DOCUMENT SEGMENT:
.....

Membrane Binding of Recoverin: From Mechanistic Understanding to Biological Functionality

Abstract

Recoverin is a neuronal calcium sensor involved in vision adaptation that reversibly associates with cellular membranes via its calcium-activated myristoyl switch. While experimental evidence shows that the myristoyl group significantly enhances membrane affinity of this protein, molecular details of the binding process are still under debate. Here, we present results of extensive molecular dynamics simulations of recoverin in the proximity of a phospholipid bilayer. We capture multiple events of spontaneous membrane insertion of the myristoyl moiety and confirm its critical role in the membrane binding. Moreover, we observe that the binding strongly depends on the conformation of the N-terminal domain. We propose that a suitable conformation of the N-terminal domain can be stabilized by the disordered C-terminal segment or by binding of the target enzyme, i.e., rhodopsin kinase. Finally, we find that the presence of negatively charged lipids in the bilayer stabilizes a physiologically functional orientation of the membrane-bound recoverin.

Figure 1

Calcium-activated myristoyl switch of recoverin. At low intracellular concentrations of calcium ions, the myristoyl group of recoverin is hidden inside the N-terminal domain of the protein (left). When the concentration of calcium rises, two of the four evolutionarily conserved EF hand motifs (top) each bind a calcium ion and the protein undergoes a conformational transition exposing the myristoyl group, as well as opening up a binding site for RK (right). The calcium-loaded recoverin is capable of reversible membrane binding to rod outer segment (ROS) disk membranes. The protein structures shown in this figure were determined by solution NMR^, (PDB IDs 1IKU and 1JSA). The last 13 C-terminal amino acid residues are missing from the structures as their geometry was not resolved in the NMR experiments.

.....

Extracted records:
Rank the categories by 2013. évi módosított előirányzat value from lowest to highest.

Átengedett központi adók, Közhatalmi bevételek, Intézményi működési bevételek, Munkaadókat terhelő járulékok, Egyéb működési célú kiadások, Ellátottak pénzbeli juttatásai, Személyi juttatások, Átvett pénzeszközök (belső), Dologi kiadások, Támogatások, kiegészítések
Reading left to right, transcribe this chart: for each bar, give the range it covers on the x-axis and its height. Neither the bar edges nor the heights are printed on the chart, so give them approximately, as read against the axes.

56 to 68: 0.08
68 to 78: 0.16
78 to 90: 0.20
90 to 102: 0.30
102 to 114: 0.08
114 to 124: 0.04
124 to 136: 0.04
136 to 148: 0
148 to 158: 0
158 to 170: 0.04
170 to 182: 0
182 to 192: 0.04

.....

ACTIVITY LIST:
(a) In the recoverin text, why are the last 13 C-terminal amino acid residues missing from the structures?
(b) Write the next part of the recoverin text, picking up after its last sentence.
The records have no connection to the recoverin text.

ANSWERS TO EACH TASK:
(a) Their geometry was not resolved in the NMR experiments.

(b)
Figure 2

All-atom MD simulations reveal how the myristoyl group anchors recoverin to a PC:PG (4:1) membrane. (A) Snapshots capturing the fast process of myristoyl insertion. The myristoyl moiety is displayed in blue-violet, while the two N-terminal helices A and B of recoverin are highlighted in orange and blue, respectively. (B) Snapshot obtained at the end of a 1 μs trajectory, showing the membrane-embedded myristoyl group (violet) and five positively charged residues (red) reported by previous NMR measurements to interact with the membrane. (C) Membrane orientation of recoverin during the course of a 1 μs trajectory described in terms of the distances of the two calcium ions to the membrane. On average, the protein exhibits a tilted orientation toward the lipid bilayer, with one calcium closer to the membrane surface than the other one. Importantly for the biological function of recoverin, the binding pocket for RK remains accessible during the trajectory. (D) Relative proportions r_con of simulation time that each of the basic residues of recoverin spent in contact with the membrane, i.e., at a distance <0.6 nm (for details see Table S1).

Figure 3

(A) Free energy profile of myristamide insertion from water into a PC:PG (4:1) membrane, showing the dependence of the free energy on the distance of the center of mass of myristamide from the central plane of the bilayer. The robustness of this result was verified with respect to the choice of the force field and the set of initial geometries (Figure S4). (B) Free energy profile of the membrane detachment of a non-myristoylated recoverin, calculated along the distance between the center of mass of the protein and the central plane of the bilayer.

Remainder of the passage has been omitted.